Don’t Overuse Crawl-Delay
Crawl-delays can be useful in making sure your site isn’t crowded. However, there is a way to overuse this directive. If you have a large or growing site, having a delay can cost you some valuable searches. Just be aware that in the future, it can cost you organic traffic and ranking.
Check for Errors
As you have seen, it is relatively easy for mistakes to happen with robots.txt files. You will want to check that everything is running smoothly periodically, and thankfully there is a pretty easy way to do that. Using Google’s Seach Console, in the ‘Coverage” report, you will be able to find errors and address them.
Error: Submitted URL Blocked by robots.txt
If you see this error, that means you there are parts of your sitemap that are blocked by robots.txt files. This can happen if redirected, noindexed, or canonicalized pages are included in the sitemap.
The easiest way to find and resolve the issue is to use Google’s robots.txt tester.
Error: Blocked by robots.txt
An error saying “blocked by robots.txt error” means there is a page on your website that is blocked but has not yet been indexed by Google. You can remove the block if this information is important, and you want it indexed.

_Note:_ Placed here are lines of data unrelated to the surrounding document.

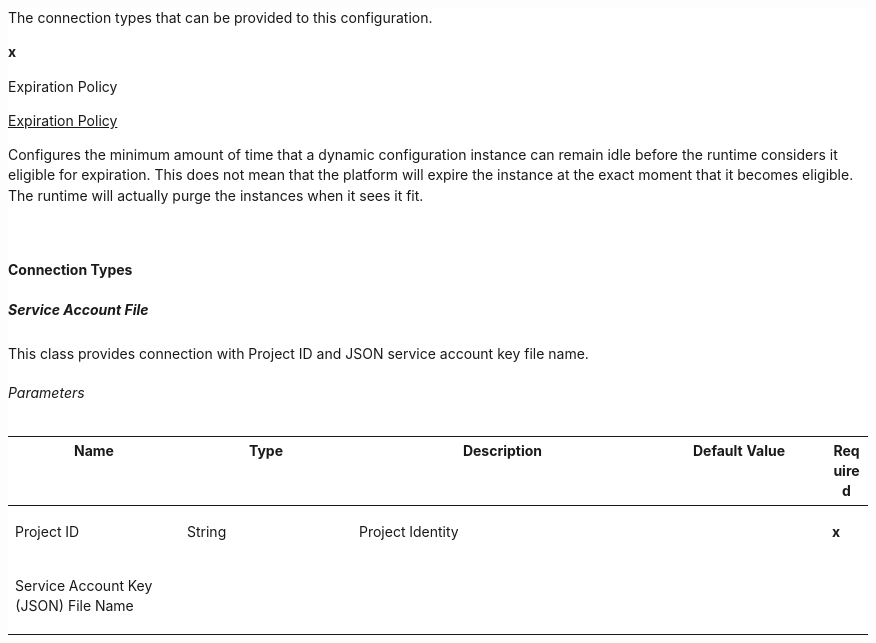 <td class="tableblock halign-left valign-middle"><p class="tableblock">The connection types that can be provided to this configuration.</p></td>
<td class="tableblock halign-left valign-middle"></td>
<td class="tableblock halign-center valign-middle"><p class="tableblock"><strong>x</strong>&#160;</p></td>
</tr>
<tr>
<td class="tableblock halign-left valign-middle"><p class="tableblock">Expiration Policy</p></td>
<td class="tableblock halign-left valign-middle"><div><div class="paragraph">
<p><a href="#ExpirationPolicy">Expiration Policy</a></p>
</div></div></td>
<td class="tableblock halign-left valign-middle"><p class="tableblock">Configures the minimum amount of time that a dynamic configuration instance can remain idle before the runtime considers it eligible for expiration. This does not mean that the platform will expire the instance at the exact moment that it becomes eligible. The runtime will actually purge the instances when it sees it fit.</p></td>
<td class="tableblock halign-left valign-middle"></td>
<td class="tableblock halign-center valign-middle"><p class="tableblock">&#160;</p></td>
</tr>
</tbody>
</table>
</div>
<div class="sect3">
<h4 id="_connection_types">Connection Types</h4>
<div class="sect4">
<h5 id="config_connection">Service Account File</h5>
<div class="paragraph">
<p>
This class provides connection with Project ID and JSON service account key file name.
</p>
</div>
<div class="sect5">
<h6 id="_parameters_2">Parameters</h6>
<table class="tableblock frame-all grid-all spread">
<colgroup>
<col style="width: 20%;">
<col style="width: 20%;">
<col style="width: 35%;">
<col style="width: 20%;">
<col style="width: 5%;">
</colgroup>
<thead>
<tr>
<th class="tableblock halign-left valign-middle">Name</th>
<th class="tableblock halign-left valign-middle">Type</th>
<th class="tableblock halign-left valign-middle">Description</th>
<th class="tableblock halign-left valign-middle">Default Value</th>
<th class="tableblock halign-center valign-middle">Required</th>
</tr>
</thead>
<tbody>
<tr>
<td class="tableblock halign-left valign-middle"><p class="tableblock">Project ID</p></td>
<td class="tableblock halign-left valign-middle"><div><div class="paragraph">
<p>String</p>
</div></div></td>
<td class="tableblock halign-left valign-middle"><p class="tableblock">Project Identity</p></td>
<td class="tableblock halign-left valign-middle"></td>
<td class="tableblock halign-center valign-middle"><p class="tableblock"><strong>x</strong>&#160;</p></td>
</tr>
<tr>
<td class="tableblock halign-left valign-middle"><p class="tableblock">Service Account Key (JSON) File Name</p></td>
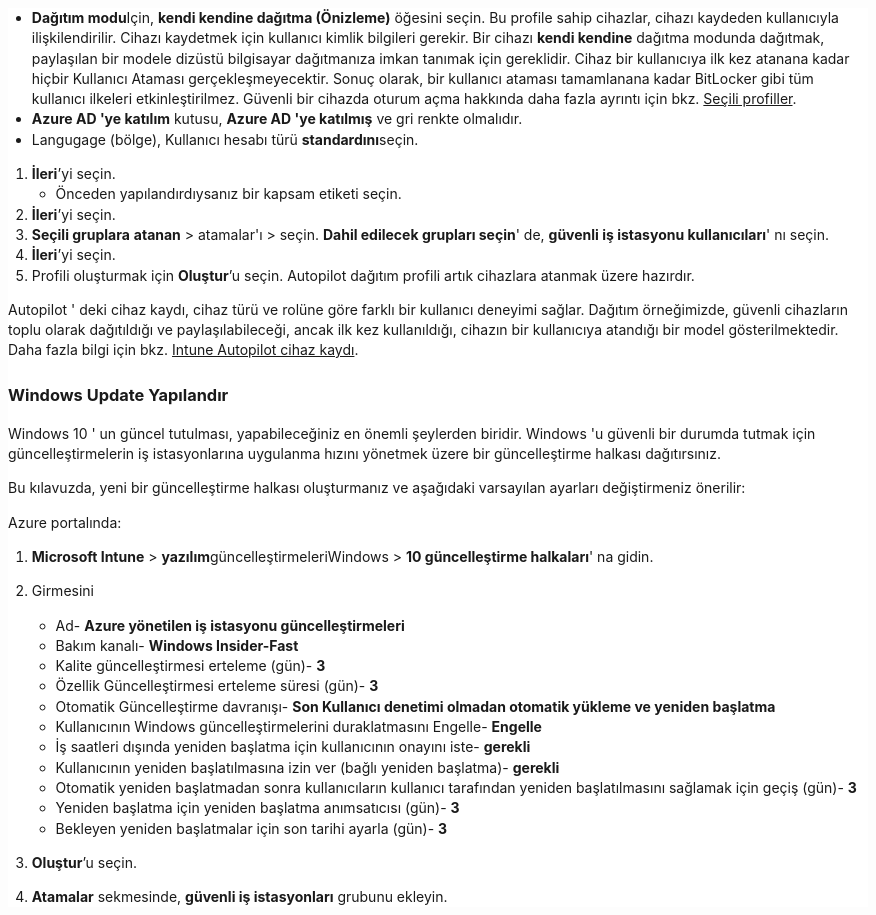    * **Dağıtım modu**Için, **kendi kendine dağıtma (Önizleme)** öğesini seçin. Bu profile sahip cihazlar, cihazı kaydeden kullanıcıyla ilişkilendirilir. Cihazı kaydetmek için kullanıcı kimlik bilgileri gerekir. Bir cihazı **kendi kendine** dağıtma modunda dağıtmak, paylaşılan bir modele dizüstü bilgisayar dağıtmanıza imkan tanımak için gereklidir. Cihaz bir kullanıcıya ilk kez atanana kadar hiçbir Kullanıcı Ataması gerçekleşmeyecektir. Sonuç olarak, bir kullanıcı ataması tamamlanana kadar BitLocker gibi tüm kullanıcı ilkeleri etkinleştirilmez. Güvenli bir cihazda oturum açma hakkında daha fazla ayrıntı için bkz. [Seçili profiller](https://docs.microsoft.com/intune/device-profile-assign).
   * **Azure AD 'ye katılım** kutusu, **Azure AD 'ye katılmış** ve gri renkte olmalıdır.
   * Langugage (bölge), Kullanıcı hesabı türü **standardını**seçin. 
1. **İleri**’yi seçin.
   * Önceden yapılandırdıysanız bir kapsam etiketi seçin.
1. **İleri**’yi seçin.
1. **Seçili gruplara** **atanan**  > atamalar'ı > seçin. **Dahil edilecek grupları seçin**' de, **güvenli iş istasyonu kullanıcıları**' nı seçin.
1. **İleri**’yi seçin.
1. Profili oluşturmak için **Oluştur**’u seçin. Autopilot dağıtım profili artık cihazlara atanmak üzere hazırdır.

Autopilot ' deki cihaz kaydı, cihaz türü ve rolüne göre farklı bir kullanıcı deneyimi sağlar. Dağıtım örneğimizde, güvenli cihazların toplu olarak dağıtıldığı ve paylaşılabileceği, ancak ilk kez kullanıldığı, cihazın bir kullanıcıya atandığı bir model gösterilmektedir. Daha fazla bilgi için bkz. [Intune Autopilot cihaz kaydı](https://docs.microsoft.com/intune/device-enrollment).

### <a name="configure-windows-update"></a>Windows Update Yapılandır

Windows 10 ' un güncel tutulması, yapabileceğiniz en önemli şeylerden biridir. Windows 'u güvenli bir durumda tutmak için güncelleştirmelerin iş istasyonlarına uygulanma hızını yönetmek üzere bir güncelleştirme halkası dağıtırsınız. 

Bu kılavuzda, yeni bir güncelleştirme halkası oluşturmanız ve aşağıdaki varsayılan ayarları değiştirmeniz önerilir:

Azure portalında:

1. **Microsoft Intune** > **yazılım**güncelleştirmeleriWindows > **10 güncelleştirme halkaları**' na gidin.
1. Girmesini
   * Ad- **Azure yönetilen iş istasyonu güncelleştirmeleri**
   * Bakım kanalı- **Windows Insider-Fast**
   * Kalite güncelleştirmesi erteleme (gün)- **3**
   * Özellik Güncelleştirmesi erteleme süresi (gün)- **3**
   * Otomatik Güncelleştirme davranışı- **Son Kullanıcı denetimi olmadan otomatik yükleme ve yeniden başlatma**
   * Kullanıcının Windows güncelleştirmelerini duraklatmasını Engelle- **Engelle**
   * İş saatleri dışında yeniden başlatma için kullanıcının onayını iste- **gerekli**
   * Kullanıcının yeniden başlatılmasına izin ver (bağlı yeniden başlatma)- **gerekli**
   * Otomatik yeniden başlatmadan sonra kullanıcıların kullanıcı tarafından yeniden başlatılmasını sağlamak için geçiş (gün)- **3**
   * Yeniden başlatma için yeniden başlatma anımsatıcısı (gün)- **3**
   * Bekleyen yeniden başlatmalar için son tarihi ayarla (gün)- **3**

1. **Oluştur**’u seçin.
1. **Atamalar** sekmesinde, **güvenli iş istasyonları** grubunu ekleyin.
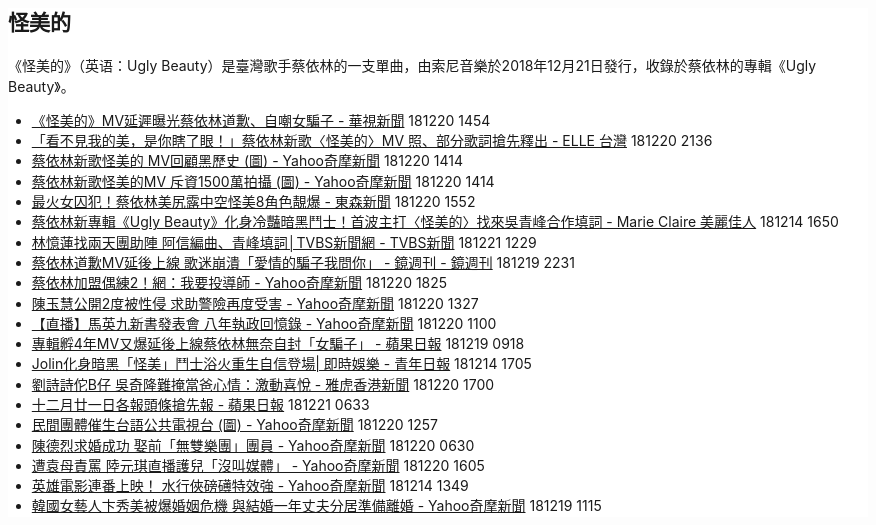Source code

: ## 怪美的

《怪美的》（英语：Ugly Beauty）是臺灣歌手蔡依林的一支單曲，由索尼音樂於2018年12月21日發行，收錄於蔡依林的專輯《Ugly Beauty》。
- [《怪美的》MV延遲曝光蔡依林道歉、自嘲女騙子 - 華視新聞](https://news.cts.com.tw/cts/entertain/201812/201812201946535.html "《怪美的》MV延遲曝光蔡依林道歉、自嘲女騙子 - 華視新聞") 181220 1454
- [「看不見我的美，是你瞎了眼！」蔡依林新歌〈怪美的〉MV 照、部分歌詞搶先釋出 - ELLE 台灣](https://www.elle.com/tw/entertainment/gossip/g25640014/jolin-ugly-beauty-mv-release/ "「看不見我的美，是你瞎了眼！」蔡依林新歌〈怪美的〉MV 照、部分歌詞搶先釋出 - ELLE 台灣") 181220 2136
- [蔡依林新歌怪美的 MV回顧黑歷史 (圖) - Yahoo奇摩新聞](https://tw.news.yahoo.com/%E8%94%A1%E4%BE%9D%E6%9E%97%E6%96%B0%E6%AD%8C%E6%80%AA%E7%BE%8E%E7%9A%84-mv%E5%9B%9E%E9%A1%A7%E9%BB%91%E6%AD%B7%E5%8F%B2-%E5%9C%96-061401728.html "蔡依林新歌怪美的 MV回顧黑歷史 (圖) - Yahoo奇摩新聞") 181220 1414
- [蔡依林新歌怪美的MV 斥資1500萬拍攝 (圖) - Yahoo奇摩新聞](https://tw.news.yahoo.com/%E8%94%A1%E4%BE%9D%E6%9E%97%E6%96%B0%E6%AD%8C%E6%80%AA%E7%BE%8E%E7%9A%84mv-%E6%96%A5%E8%B3%871500%E8%90%AC%E6%8B%8D%E6%94%9D-%E5%9C%96-061401561.html "蔡依林新歌怪美的MV 斥資1500萬拍攝 (圖) - Yahoo奇摩新聞") 181220 1414
- [最火女囚犯！蔡依林美尻露中空怪美8角色靚爆 - 東森新聞](https://news.ebc.net.tw/News/entertainment/144683 "最火女囚犯！蔡依林美尻露中空怪美8角色靚爆 - 東森新聞") 181220 1552
- [蔡依林新專輯《Ugly Beauty》化身冷豔暗黑鬥士！首波主打〈怪美的〉找來吳青峰合作填詞 - Marie Claire 美麗佳人](https://www.marieclaire.com.tw/lifestyle/music/40062 "蔡依林新專輯《Ugly Beauty》化身冷豔暗黑鬥士！首波主打〈怪美的〉找來吳青峰合作填詞 - Marie Claire 美麗佳人") 181214 1650
- [林憶蓮找兩天團助陣 阿信編曲、青峰填詞│TVBS新聞網 - TVBS新聞](https://news.tvbs.com.tw/entertainment/1051564 "林憶蓮找兩天團助陣 阿信編曲、青峰填詞│TVBS新聞網 - TVBS新聞") 181221 1229
- [蔡依林道歉MV延後上線 歌迷崩潰「愛情的騙子我問你」 - 鏡週刊 - 鏡週刊](https://www.mirrormedia.mg/story/20181219ent006 "蔡依林道歉MV延後上線 歌迷崩潰「愛情的騙子我問你」 - 鏡週刊 - 鏡週刊") 181219 2231
- [蔡依林加盟偶練2！網：我要投導師 - Yahoo奇摩新聞](https://tw.news.yahoo.com/%E8%94%A1%E4%BE%9D%E6%9E%97%E5%8A%A0%E7%9B%9F%E5%81%B6%E7%B7%B42-%E7%B6%B2-%E6%88%91%E8%A6%81%E6%8A%95%E5%B0%8E%E5%B8%AB-102507115.html "蔡依林加盟偶練2！網：我要投導師 - Yahoo奇摩新聞") 181220 1825
- [陳玉慧公開2度被性侵 求助警險再度受害 - Yahoo奇摩新聞](https://tw.news.yahoo.com/video/%E9%99%B3%E7%8E%89%E6%85%A7%E5%85%AC%E9%96%8B2%E5%BA%A6%E8%A2%AB%E6%80%A7%E4%BE%B5-%E6%B1%82%E5%8A%A9%E8%AD%A6%E9%9A%AA%E5%86%8D%E5%BA%A6%E5%8F%97%E5%AE%B3-050256521.html "陳玉慧公開2度被性侵 求助警險再度受害 - Yahoo奇摩新聞") 181220 1327
- [【直播】馬英九新書發表會 八年執政回憶錄 - Yahoo奇摩新聞](https://tw.news.yahoo.com/%E7%9B%B4%E6%92%AD-%E9%A6%AC%E8%8B%B1%E4%B9%9D%E6%96%B0%E6%9B%B8%E7%99%BC%E8%A1%A8%E6%9C%83-%E5%85%AB%E5%B9%B4%E5%9F%B7%E6%94%BF%E5%9B%9E%E6%86%B6%E9%8C%84-030000424.html "【直播】馬英九新書發表會 八年執政回憶錄 - Yahoo奇摩新聞") 181220 1100
- [專輯孵4年MV又爆延後上線蔡依林無奈自封「女騙子」 - 蘋果日報](https://tw.entertainment.appledaily.com/realtime/20181219/1486022 "專輯孵4年MV又爆延後上線蔡依林無奈自封「女騙子」 - 蘋果日報") 181219 0918
- [Jolin化身暗黑「怪美」鬥士浴火重生自信登場| 即時娛樂 - 青年日報](https://www.ydn.com.tw/News/316626 "Jolin化身暗黑「怪美」鬥士浴火重生自信登場| 即時娛樂 - 青年日報") 181214 1705
- [劉詩詩佗B仔 吳奇隆難掩當爸心情：激動喜悅 - 雅虎香港新聞](https://hk.news.yahoo.com/%E5%8A%89%E8%A9%A9%E8%A9%A9%E4%BD%97b%E4%BB%94-%E5%90%B3%E5%A5%87%E9%9A%86%E9%9B%A3%E6%8E%A9%E7%95%B6%E7%88%B8%E5%BF%83%E6%83%85-%E6%BF%80%E5%8B%95%E5%96%9C%E6%82%85-090000414.html "劉詩詩佗B仔 吳奇隆難掩當爸心情：激動喜悅 - 雅虎香港新聞") 181220 1700
- [十二月廿一日各報頭條搶先報 - 蘋果日報](https://tw.appledaily.com/new/realtime/20181221/1487315/ "十二月廿一日各報頭條搶先報 - 蘋果日報") 181221 0633
- [民間團體催生台語公共電視台 (圖) - Yahoo奇摩新聞](https://tw.news.yahoo.com/%E6%B0%91%E9%96%93%E5%9C%98%E9%AB%94%E5%82%AC%E7%94%9F%E5%8F%B0%E8%AA%9E%E5%85%AC%E5%85%B1%E9%9B%BB%E8%A6%96%E5%8F%B0-%E5%9C%96-045758621.html "民間團體催生台語公共電視台 (圖) - Yahoo奇摩新聞") 181220 1257
- [陳德烈求婚成功 娶前「無雙樂團」團員 - Yahoo奇摩新聞](https://tw.news.yahoo.com/%E9%99%B3%E5%BE%B7%E7%83%88%E6%B1%82%E5%A9%9A%E6%88%90%E5%8A%9F-%E5%A8%B6%E5%89%8D-%E7%84%A1%E9%9B%99%E6%A8%82%E5%9C%98-%E5%9C%98%E5%93%A1-223022244.html "陳德烈求婚成功 娶前「無雙樂團」團員 - Yahoo奇摩新聞") 181220 0630
- [遭袁母責罵 陸元琪直播護兒「沒叫媒體」 - Yahoo奇摩新聞](https://tw.news.yahoo.com/video/%E9%81%AD%E8%A2%81%E6%AF%8D%E8%B2%AC%E7%BD%B5-%E9%99%B8%E5%85%83%E7%90%AA%E7%9B%B4%E6%92%AD%E8%AD%B7%E5%85%92-%E6%B2%92%E5%8F%AB%E5%AA%92%E9%AB%94-080540142.html "遭袁母責罵 陸元琪直播護兒「沒叫媒體」 - Yahoo奇摩新聞") 181220 1605
- [英雄電影連番上映！ 水行俠磅礡特效強 - Yahoo奇摩新聞](https://tw.news.yahoo.com/video/%E8%8B%B1%E9%9B%84%E9%9B%BB%E5%BD%B1%E9%80%A3%E7%95%AA%E4%B8%8A%E6%98%A0-%E6%B0%B4%E8%A1%8C%E4%BF%A0%E7%A3%85%E7%A4%A1%E7%89%B9%E6%95%88%E5%BC%B7-052606375.html "英雄電影連番上映！ 水行俠磅礡特效強 - Yahoo奇摩新聞") 181214 1349
- [韓國女藝人卞秀美被爆婚姻危機 與結婚一年丈夫分居準備離婚 - Yahoo奇摩新聞](https://tw.news.yahoo.com/%E9%9F%93%E5%9C%8B%E5%A5%B3%E8%97%9D%E4%BA%BA%E5%8D%9E%E7%A7%80%E7%BE%8E%E8%A2%AB%E7%88%86%E5%A9%9A%E5%A7%BB%E5%8D%B1%E6%A9%9F-%E8%88%87%E7%B5%90%E5%A9%9A-%E5%B9%B4%E4%B8%88%E5%A4%AB%E5%88%86%E5%B1%85%E6%BA%96%E5%82%99%E9%9B%A2%E5%A9%9A-031523394.html "韓國女藝人卞秀美被爆婚姻危機 與結婚一年丈夫分居準備離婚 - Yahoo奇摩新聞") 181219 1115
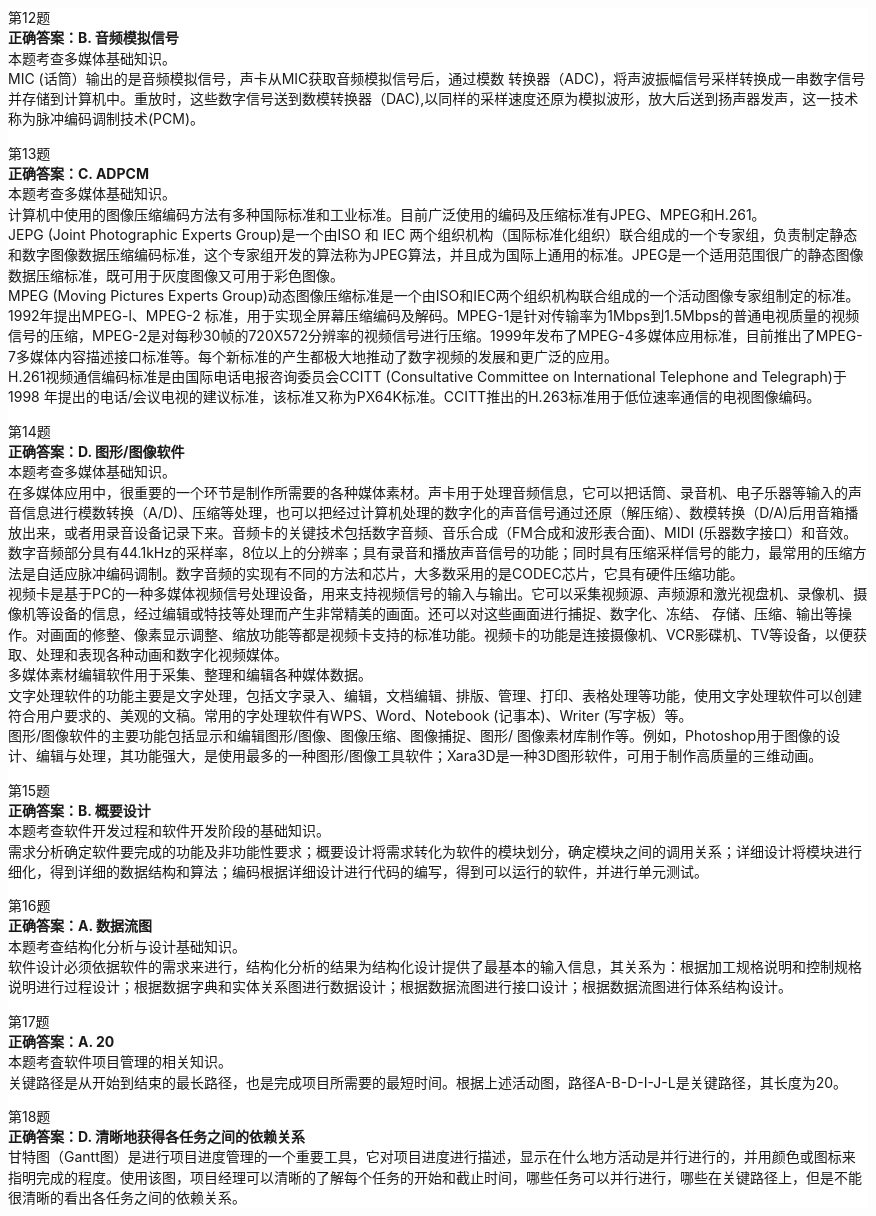 第12题  
**正确答案：B. 音频模拟信号**  
本题考查多媒体基础知识。  
MIC (话筒）输出的是音频模拟信号，声卡从MIC获取音频模拟信号后，通过模数 转换器（ADC)，将声波振幅信号采样转换成一串数字信号并存储到计算机中。重放时，这些数字信号送到数模转换器（DAC),以同样的采样速度还原为模拟波形，放大后送到扬声器发声，这一技术称为脉冲编码调制技术(PCM)。  
  
第13题  
**正确答案：C. ADPCM**  
本题考查多媒体基础知识。  
计算机中使用的图像压缩编码方法有多种国际标准和工业标准。目前广泛使用的编码及压缩标准有JPEG、MPEG和H.261。  
JEPG (Joint Photographic Experts Group)是一个由ISO 和 IEC 两个组织机构（国际标准化组织）联合组成的一个专家组，负责制定静态和数字图像数据压缩编码标准，这个专家组开发的算法称为JPEG算法，并且成为国际上通用的标准。JPEG是一个适用范围很广的静态图像数据压缩标准，既可用于灰度图像又可用于彩色图像。  
MPEG (Moving Pictures Experts Group)动态图像压缩标准是一个由ISO和IEC两个组织机构联合组成的一个活动图像专家组制定的标准。1992年提出MPEG-l、MPEG-2 标准，用于实现全屏幕压缩编码及解码。MPEG-1是针对传输率为1Mbps到1.5Mbps的普通电视质量的视频信号的压缩，MPEG-2是对每秒30帧的720X572分辨率的视频信号进行压缩。1999年发布了MPEG-4多媒体应用标准，目前推出了MPEG-7多媒体内容描述接口标准等。每个新标准的产生都极大地推动了数字视频的发展和更广泛的应用。  
H.261视频通信编码标准是由国际电话电报咨询委员会CCITT (Consultative Committee on International Telephone and Telegraph)于1998 年提出的电话/会议电视的建议标准，该标准又称为PX64K标准。CCITT推出的H.263标准用于低位速率通信的电视图像编码。  
  
第14题  
**正确答案：D. 图形/图像软件**  
本题考查多媒体基础知识。  
在多媒体应用中，很重要的一个环节是制作所需要的各种媒体素材。声卡用于处理音频信息，它可以把话筒、录音机、电子乐器等输入的声音信息进行模数转换（A/D)、压缩等处理，也可以把经过计算机处理的数字化的声音信号通过还原（解压缩）、数模转换（D/A)后用音箱播放出来，或者用录音设备记录下来。音频卡的关键技术包括数字音频、音乐合成（FM合成和波形表合面)、MIDI (乐器数字接口）和音效。数字音频部分具有44.1kHz的采样率，8位以上的分辨率；具有录音和播放声音信号的功能；同时具有压缩采样信号的能力，最常用的压缩方法是自适应脉冲编码调制。数字音频的实现有不同的方法和芯片，大多数采用的是CODEC芯片，它具有硬件压缩功能。  
视频卡是基于PC的一种多媒体视频信号处理设备，用来支持视频信号的输入与输出。它可以采集视频源、声频源和激光视盘机、录像机、摄像机等设备的信息，经过编辑或特技等处理而产生非常精美的画面。还可以对这些画面进行捕捉、数字化、冻结、 存储、压缩、输出等操作。对画面的修整、像素显示调整、缩放功能等都是视频卡支持的标准功能。视频卡的功能是连接摄像机、VCR影碟机、TV等设备，以便获取、处理和表现各种动画和数字化视频媒体。  
多媒体素材编辑软件用于采集、整理和编辑各种媒体数据。  
文字处理软件的功能主要是文字处理，包括文字录入、编辑，文档编辑、排版、管理、打印、表格处理等功能，使用文字处理软件可以创建符合用户要求的、美观的文稿。常用的字处理软件有WPS、Word、Notebook (记事本)、Writer (写字板）等。  
图形/图像软件的主要功能包括显示和编辑图形/图像、图像压缩、图像捕捉、图形/ 图像素材库制作等。例如，Photoshop用于图像的设计、编辑与处理，其功能强大，是使用最多的一种图形/图像工具软件；Xara3D是一种3D图形软件，可用于制作高质量的三维动画。  
  
第15题  
**正确答案：B. 概要设计**  
本题考查软件开发过程和软件开发阶段的基础知识。  
需求分析确定软件要完成的功能及非功能性要求；概要设计将需求转化为软件的模块划分，确定模块之间的调用关系；详细设计将模块进行细化，得到详细的数据结构和算法；编码根据详细设计进行代码的编写，得到可以运行的软件，并进行单元测试。  
  
第16题  
**正确答案：A. 数据流图**  
本题考查结构化分析与设计基础知识。  
软件设计必须依据软件的需求来进行，结构化分析的结果为结构化设计提供了最基本的输入信息，其关系为：根据加工规格说明和控制规格说明进行过程设计；根据数据字典和实体关系图进行数据设计；根据数据流图进行接口设计；根据数据流图进行体系结构设计。  
  
第17题  
**正确答案：A. 20**  
本题考査软件项目管理的相关知识。  
关键路径是从开始到结束的最长路径，也是完成项目所需要的最短时间。根据上述活动图，路径A-B-D-I-J-L是关键路径，其长度为20。  
  
第18题  
**正确答案：D. 清晰地获得各任务之间的依赖关系**  
甘特图（Gantt图）是进行项目进度管理的一个重要工具，它对项目进度进行描述，显示在什么地方活动是并行进行的，并用颜色或图标来指明完成的程度。使用该图，项目经理可以清晰的了解每个任务的开始和截止时间，哪些任务可以并行进行，哪些在关键路径上，但是不能很清晰的看出各任务之间的依赖关系。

If the page is intentionally blocked, you can use a robots meta tag or an x-robots header to remove the error and keep the content hidden.
Error: Indexed, though blocked by robots.txt
This error indicates that Google still indexed some of the content that is blocked. This has a similar solution to the previous issue. Removing the crawl block and using a meta tag or x-robots header is the best solution if you still don’t want it indexed. Or, if it was unintentional, remove the block to restore visibility.
Conclusion
Learning the in’s and out’s of robots.txt can elevate how your website is crawled by search engines. It takes some getting used to, and the errors can be consequential. But if you take the time to learn, there is no doubt that your SEO can have very positive changes.